Apart from the reporting requirements in Berkeley, California, there is little public health or environmental regulation in the United States directed specifically at nanotechnology. But in California, that may soon change. In draft regulations released this month as part of its Green Chemistry Initiative, the Department of Toxic Substances Control specifically branded nanomaterials as chemicals subject to regulation. The regulations will establish an extensive process for identification and prioritization of chemicals of concern, and for “priority products” containing such chemicals. That designation triggers a manufacturer’s obligation to perform an alternatives analysis of relevant consumer products, which essentially compares the chemical use to other alternatives. The process will typically end with a determination of the appropriate regulatory response, which could include mandatory substitution, labeling, use restrictions or other actions.
Nanomaterials are mentioned in the draft regulations in several spots. First, as already mentioned, they are expressly included in the definition of “chemical.” Second, in listing criteria for prioritization of chemicals of concern, the regulations include “[o]ther physical, chemical, or quantum properties specific to nanomaterials.” Third, nanomaterials are specifically excluded from a de minimis exemption to regulation available for other chemicals.

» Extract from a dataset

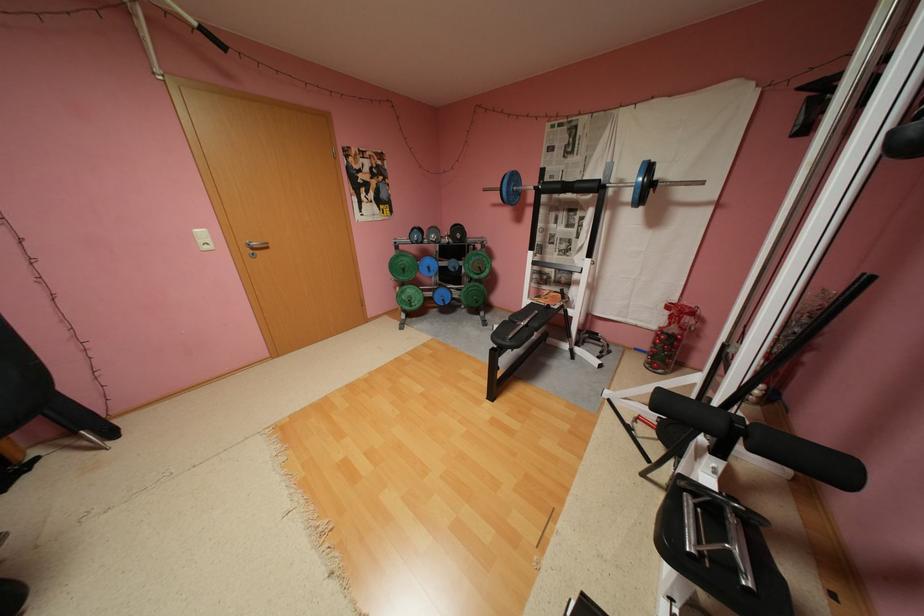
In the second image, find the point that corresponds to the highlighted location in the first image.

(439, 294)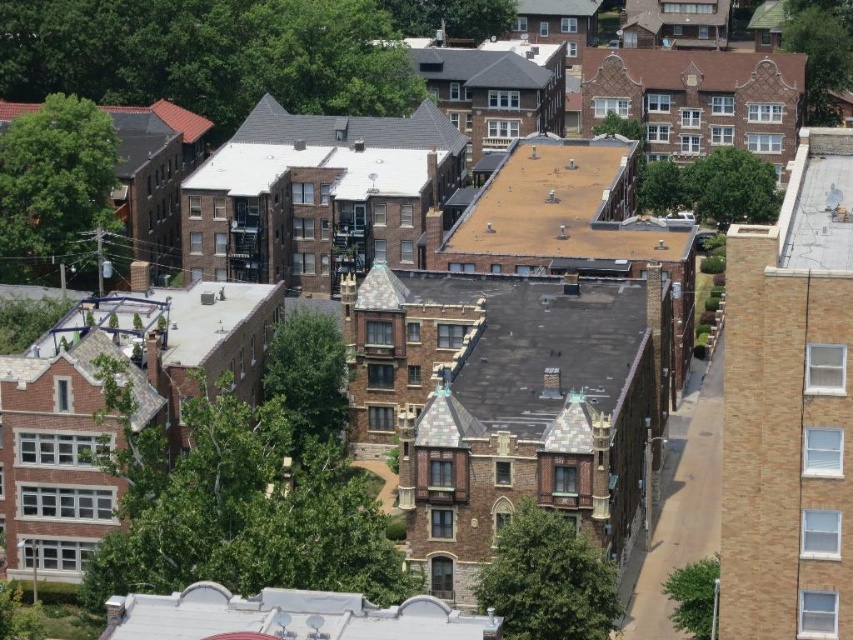
You are a drone operator tasked with capturing aerial footage of the residential area. You notice the brown shingles at center and the white matte roof at lower center. Which of these two objects would require a wider camera frame to fully capture in your footage?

Of course, much has to happen before these provisions will have direct legal impact on nanomaterials in California. Obviously, the regulations must be finalized and anything could happen between now and the statutory deadline for completion of January 2011. Also, even if the provisions survive intact, the actual process of identifying chemicals of concern, and ultimately priority products, could take years. Nonetheless, it is possible that even the specter of regulation might have some impact on manufacturers considering the use of nanomaterials in consumer products.